Raw records
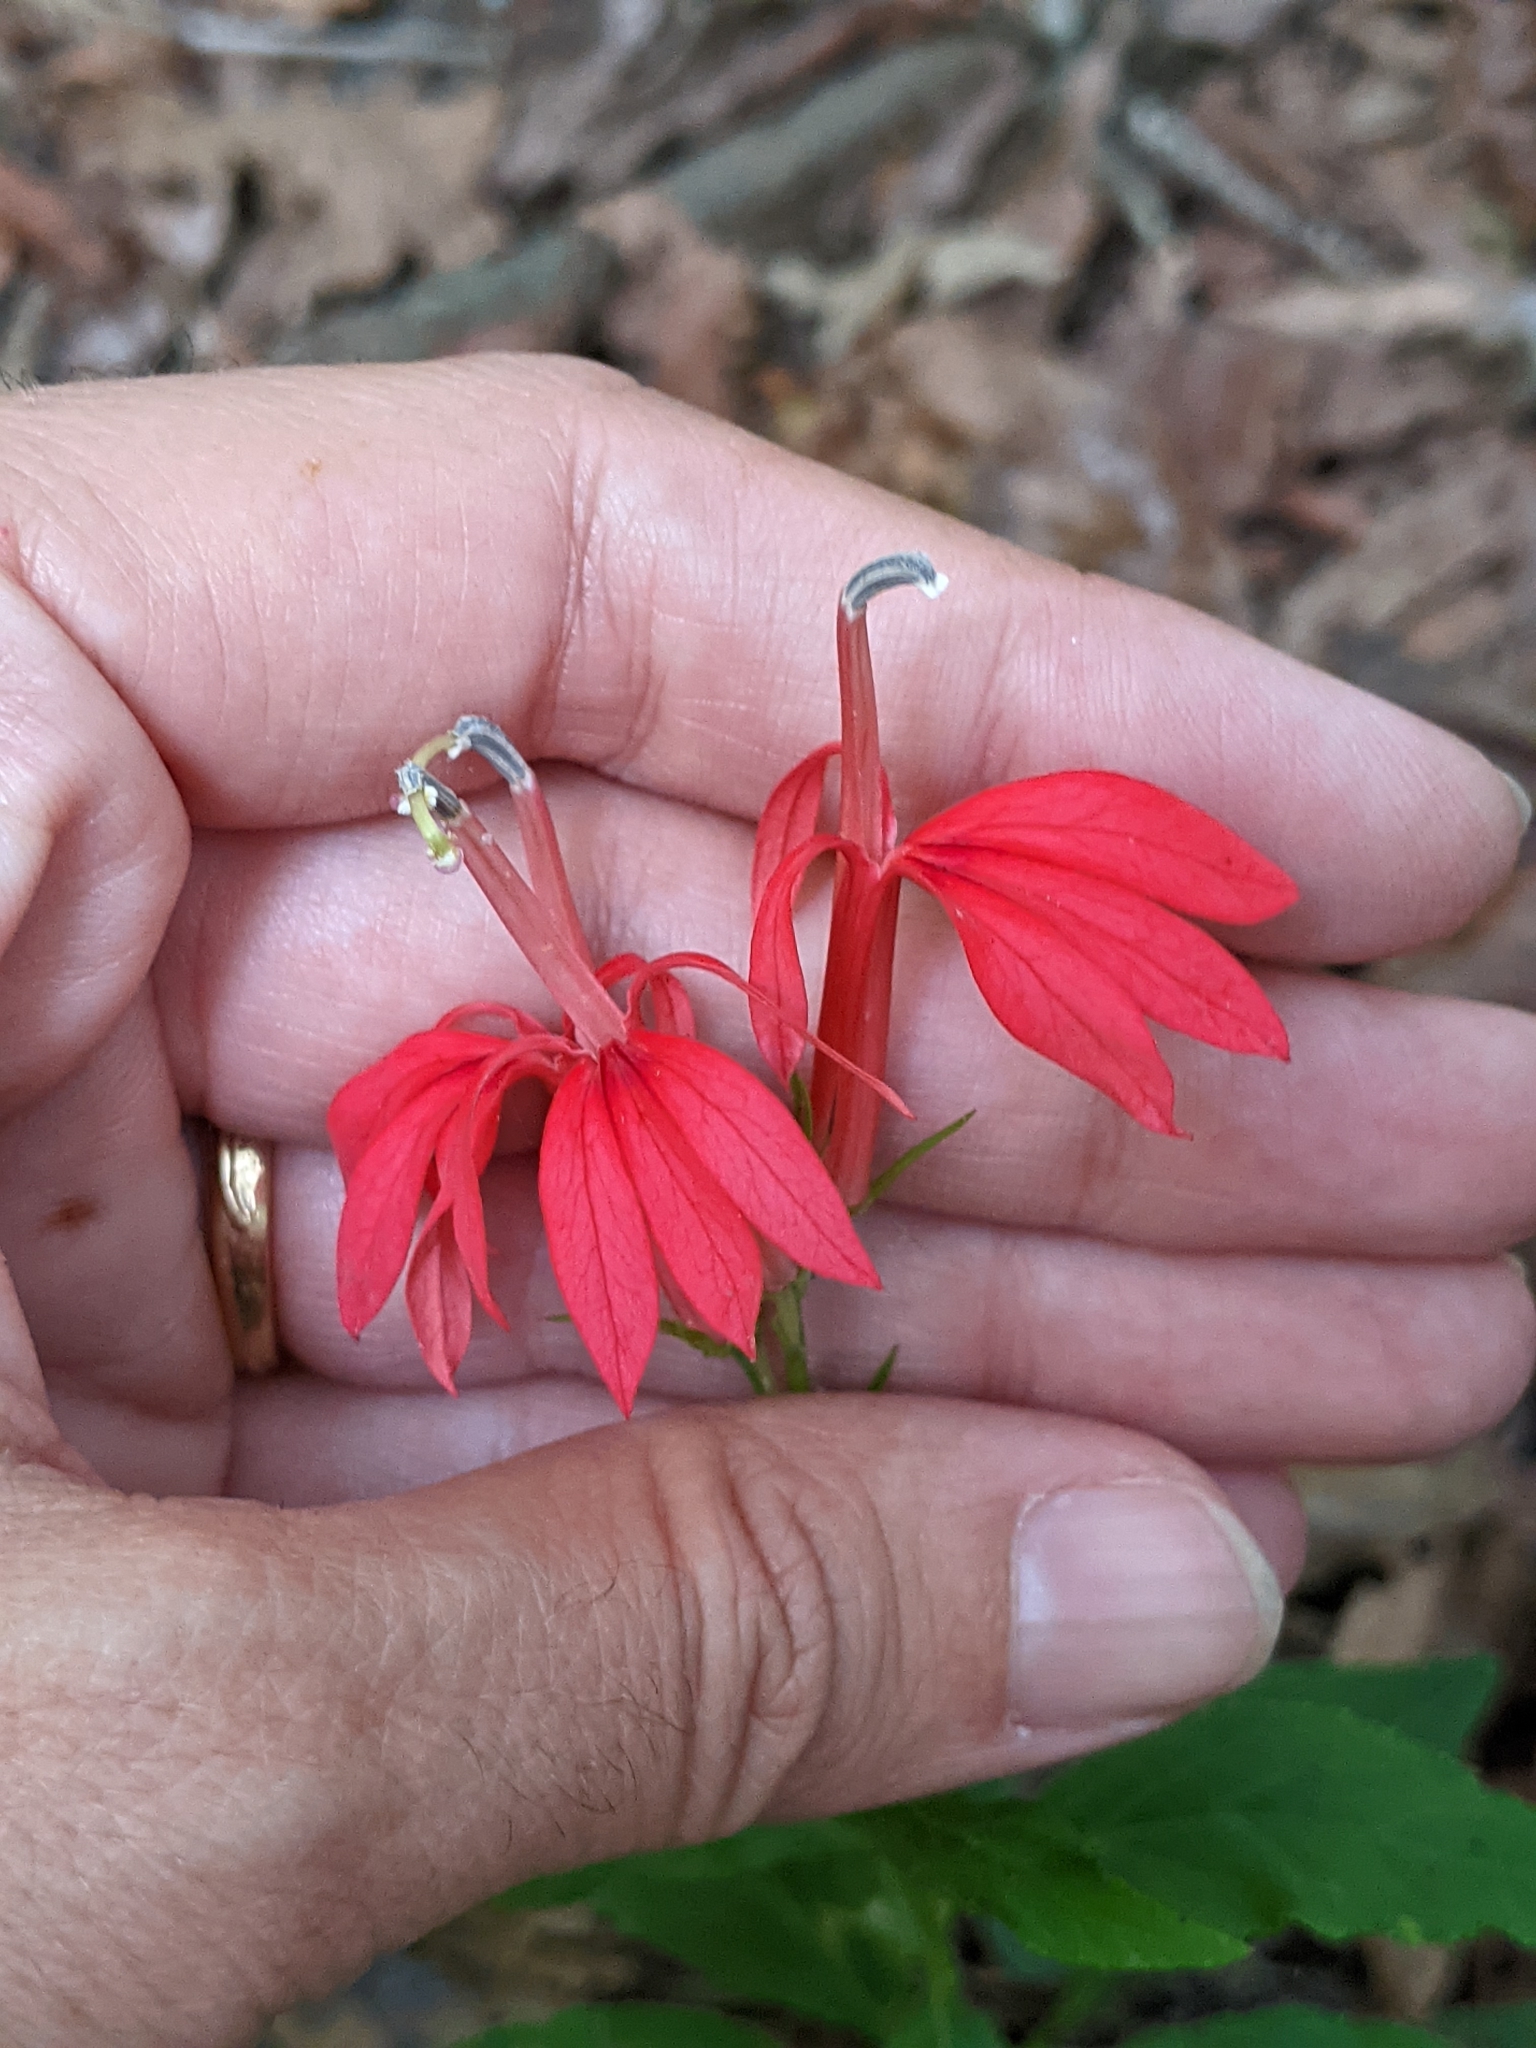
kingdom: Plantae
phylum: Tracheophyta
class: Magnoliopsida
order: Asterales
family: Campanulaceae
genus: Lobelia
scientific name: Lobelia cardinalis
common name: Cardinal flower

» Direction: Lay out the text lines of all the records above as a single numbered list, leaving out blank lines. Do not include the pictures.

» Complete output:
1. kingdom: Plantae
2. phylum: Tracheophyta
3. class: Magnoliopsida
4. order: Asterales
5. family: Campanulaceae
6. genus: Lobelia
7. scientific name: Lobelia cardinalis
8. common name: Cardinal flower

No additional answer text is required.